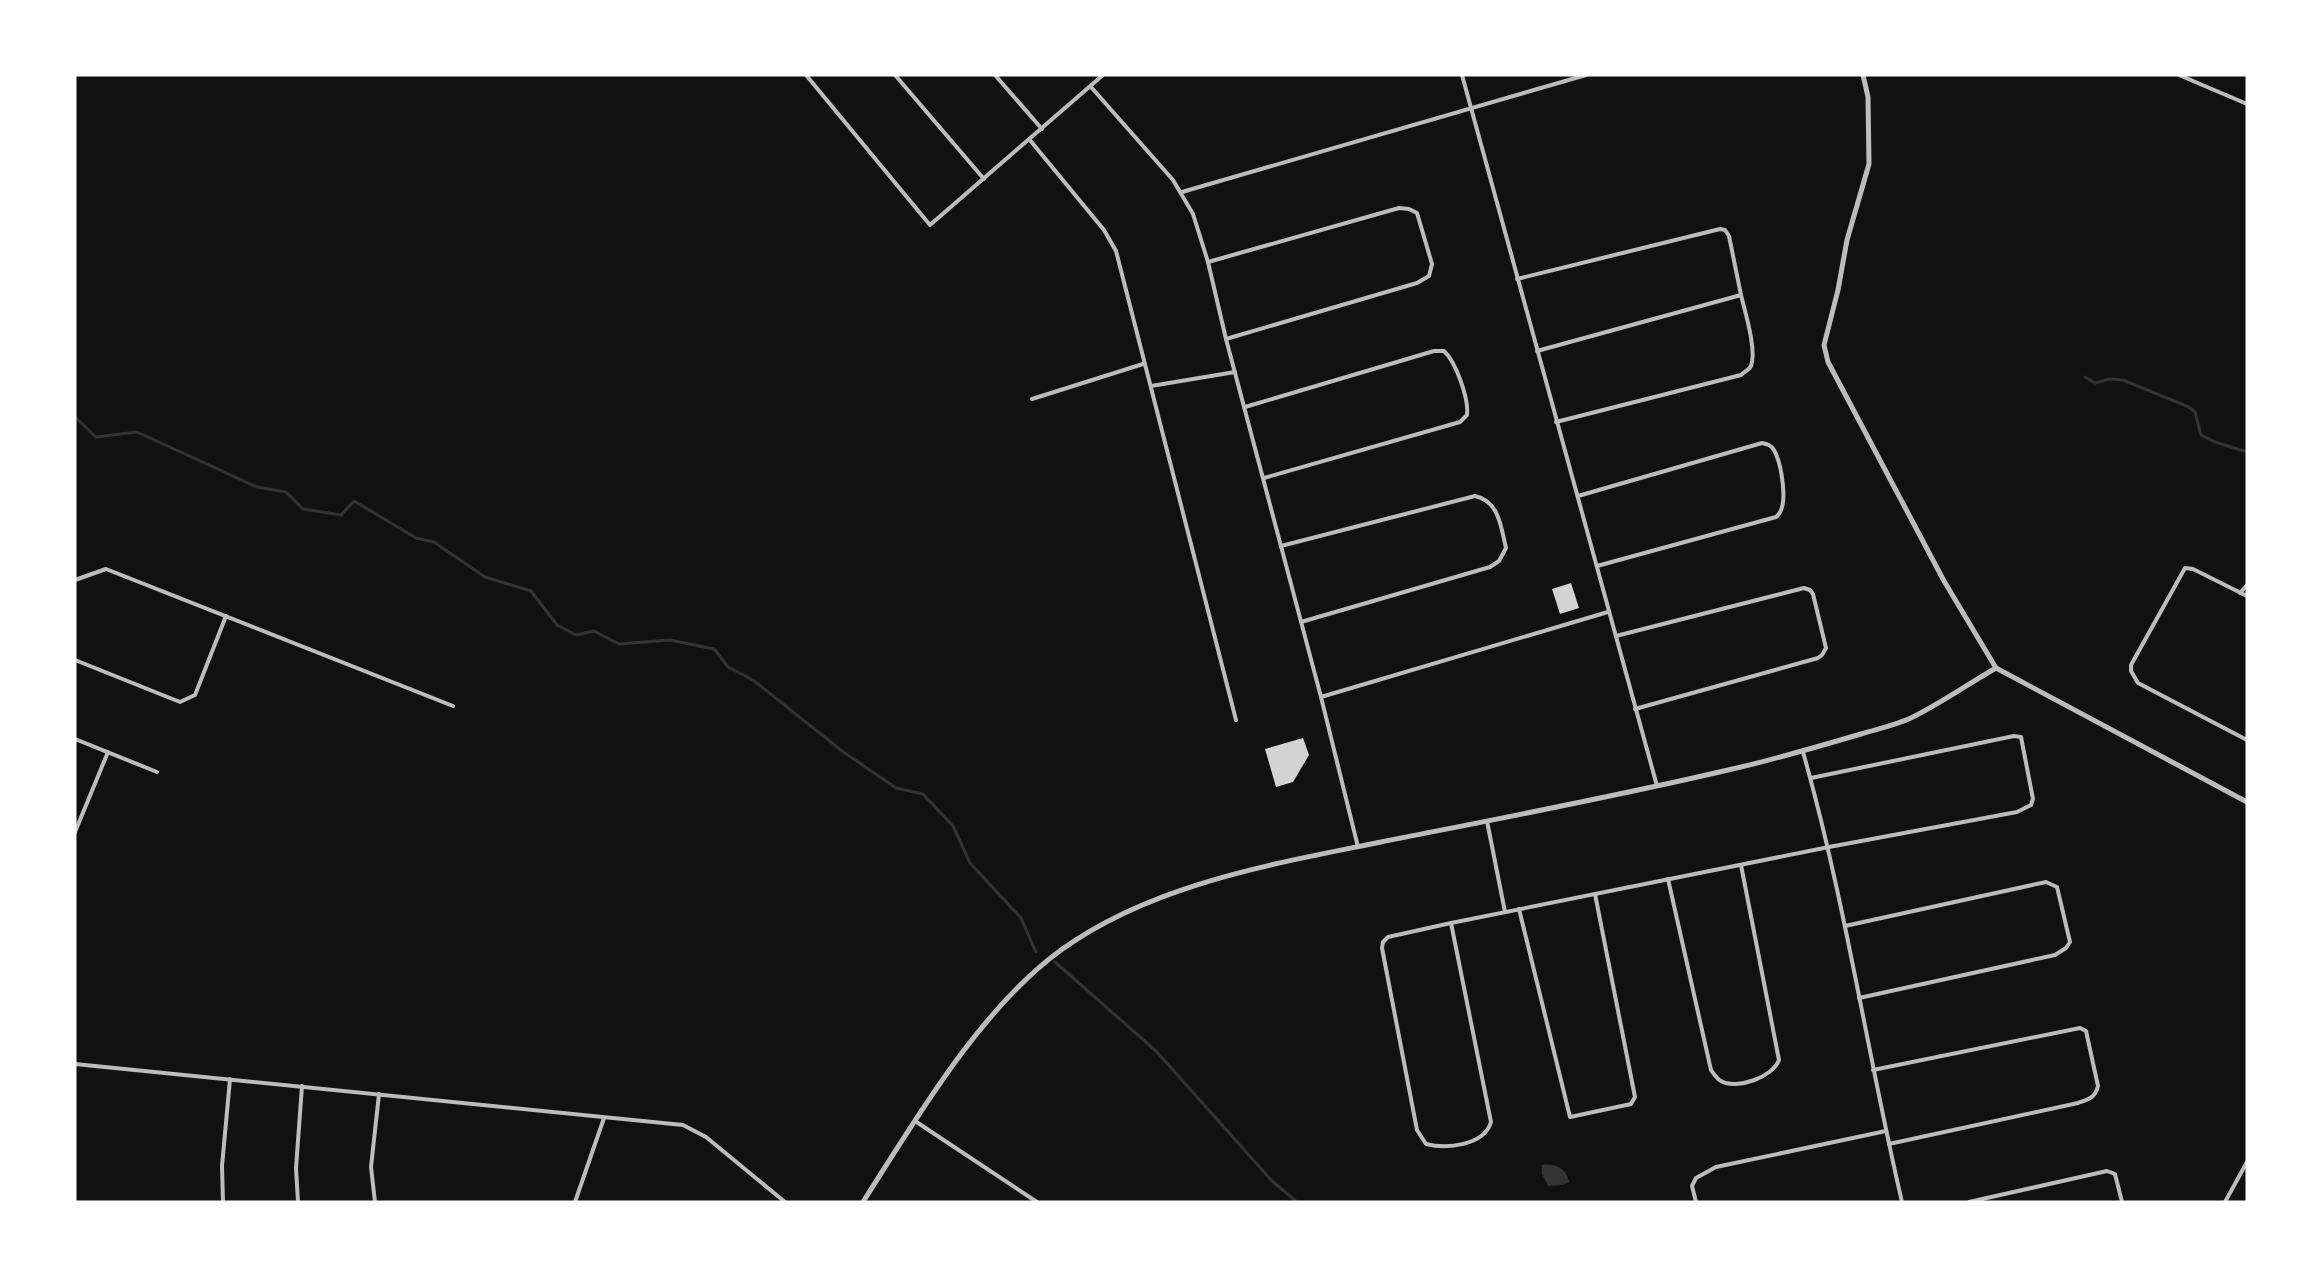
<svg xmlns="http://www.w3.org/2000/svg" width="2322" height="1277" font-family="Signika,sans-serif">
	<style>
		.water { fill: #333 }
		.lines { fill: none; stroke-linecap: round; stroke-linejoin: round }
		.stream { stroke: #333; stroke-width: 3 }
		.building { fill: #d3d3d3 }
		.minor { stroke: #bcbcbc; stroke-width: 4 }
		.tertiary { stroke: #bcbcbc; stroke-width: 5 }
	</style>
	<rect width="100%" height="100%" fill="#111"/>
	<!-- water -->
	<path class="water" d="M1542 1165C1555 1163 1566 1168 1569 1182L1563 1185 1548 1186 1542 1174Z"/>
	<g class="lines">
		<!-- stream -->
		<g class="stream">
			<polyline points="2085,377 2095,383 2110,379 2123,380 2189,407 2195,412 2201,435 2215,442 2247,452"/>
			<polyline points="75,417 96,437 137,432 257,487 286,492 303,509 341,515 354,501 416,538 434,542 485,577 531,591 557,625 576,635 594,631 619,644 670,640 714,649 728,667 753,680 842,751 896,788 923,794 953,826 970,863 1021,918 1036,952"/>
			<polyline points="1055,962 1156,1051 1272,1181 1297,1202"/>
		</g>
	</g>
	<!-- building -->
	<g class="building">
		<polygon points="1571,583 1579,608 1560,614 1552,589"/>
		<polygon points="1303,738 1309,755 1293,782 1276,787 1265,749"/>
	</g>
	<g class="lines">
		<!-- minor -->
		<g class="minor">
			<polyline points="806,75 930,225 1103,75"/>
			<polyline points="895,75 984,179"/>
			<polyline points="995,75 1042,129"/>
			<polyline points="1462,75 1657,786"/>
			<polyline points="2179,75 2247,104"/>
			<polyline points="1091,87 1173,180 1193,214 1208,262 1226,339 1321,697 1358,847"/>
			<polyline points="1029,139 1104,230 1116,251 1236,720"/>
			<polyline points="1182,192 1586,75"/>
			<polyline points="1208,262 1399,208 1409,209 1417,213 1432,264 1429,276 1417,283 1226,339"/>
			<polyline points="1517,279 1720,229 1725,230 1729,236 1741,295"/>
			<path d="M1537 351 1741 295C1745 312 1757 350 1751 366 1749 370 1744 372 1741 375L1556 422"/>
			<polyline points="1151,386 1235,372"/>
			<polyline points="1032,399 1143,364"/>
			<path d="M1245 407 1434 351H1444C1456 362 1469 399 1467 415L1460 422 1264 478"/>
			<path d="M1578 496 1762 443C1767 444 1771 445 1774 450 1781 463 1790 507 1776 517L1597 566"/>
			<path d="M1281 546 1475 496C1499 501 1501 527 1506 548L1499 561 1490 567 1301 622"/>
			<polyline points="75,580 106,569 453,706"/>
			<polyline points="2240,593 2247,585"/>
			<polyline points="2247,596 2193,569 2185,568 2131,665 2131,671 2138,683 2247,740"/>
			<polyline points="1616,636 1804,588 1810,590 1813,594 1826,648 1822,655 1818,658 1635,709"/>
			<polyline points="75,660 180,702 195,695 226,616"/>
			<polyline points="1321,697 1608,612"/>
			<polyline points="75,739 157,772"/>
			<path d="M1803 752C1845 900 1867 1052 1902 1202"/>
			<polyline points="1487,821 1505,912"/>
			<polyline points="75,832 108,752"/>
			<path d="M1668 879 1711 1070C1714 1074 1717 1079 1721 1081 1737 1090 1773 1077 1779 1060L1741 865"/>
			<polyline points="1519,909 1570,1117 1631,1104 1635,1097 1595,894"/>
			<path d="M1451 923 1491 1122C1484 1146 1446 1149 1426 1144L1417 1130 1382 948 1383 942 1388 937 1451 923 1829 847 2017 812 2031 805 2033 799 2021 737 2014 736 1811 778"/>
			<polyline points="1845,926 2046,882 2057,887 2070,942 2066,948 2055,955 1859,998"/>
			<polyline points="75,1064 683,1125 706,1137 785,1202"/>
			<path d="M1873 1070 2080 1028 2086 1031 2098 1086C2095 1098 2089 1099 2078 1103L1889 1144"/>
			<polyline points="915,1121 1037,1202"/>
			<polyline points="223,1202 222,1166 230,1079"/>
			<polyline points="298,1202 296,1168 302,1086"/>
			<polyline points="375,1202 371,1167 379,1094"/>
			<polyline points="575,1202 604,1118"/>
			<polyline points="1696,1202 1692,1186 1696,1178 1716,1167 1886,1131"/>
			<polyline points="1969,1202 2107,1171 2115,1174 2122,1202"/>
			<polyline points="2225,1202 2247,1162"/>
		</g>
		<!-- tertiary -->
		<g class="tertiary">
			<polyline points="1863,75 1868,97 1869,164 1847,240 1838,290 1824,345 1828,362 1944,581 1996,668"/>
			<polyline points="1996,668 2247,802"/>
			<path d="M863 1202C916 1119 980 1009 1061 950 1152 884 1273 864 1381 842 1497 819 1613 797 1728 770 1773 760 1817 747 1861 734 1877 729 1896 725 1911 718 1940 704 1968 684 1996 668"/>
		</g>
	</g>
	<!-- border -->
	<rect width="2322" height="1277" fill="none" stroke="#ffffff" stroke-width="153"/>
</svg>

◆ ◆ ◆ ◆ ◆

- PROBLEM DETAILS -
Some lines in the data above hold the string "stroke". Find and copy each of them.

- RESPONSE TO THIS EXERCISE -
		.lines { fill: none; stroke-linecap: round; stroke-linejoin: round }
		.stream { stroke: #333; stroke-width: 3 }
		.minor { stroke: #bcbcbc; stroke-width: 4 }
		.tertiary { stroke: #bcbcbc; stroke-width: 5 }
	<rect width="2322" height="1277" fill="none" stroke="#ffffff" stroke-width="153"/>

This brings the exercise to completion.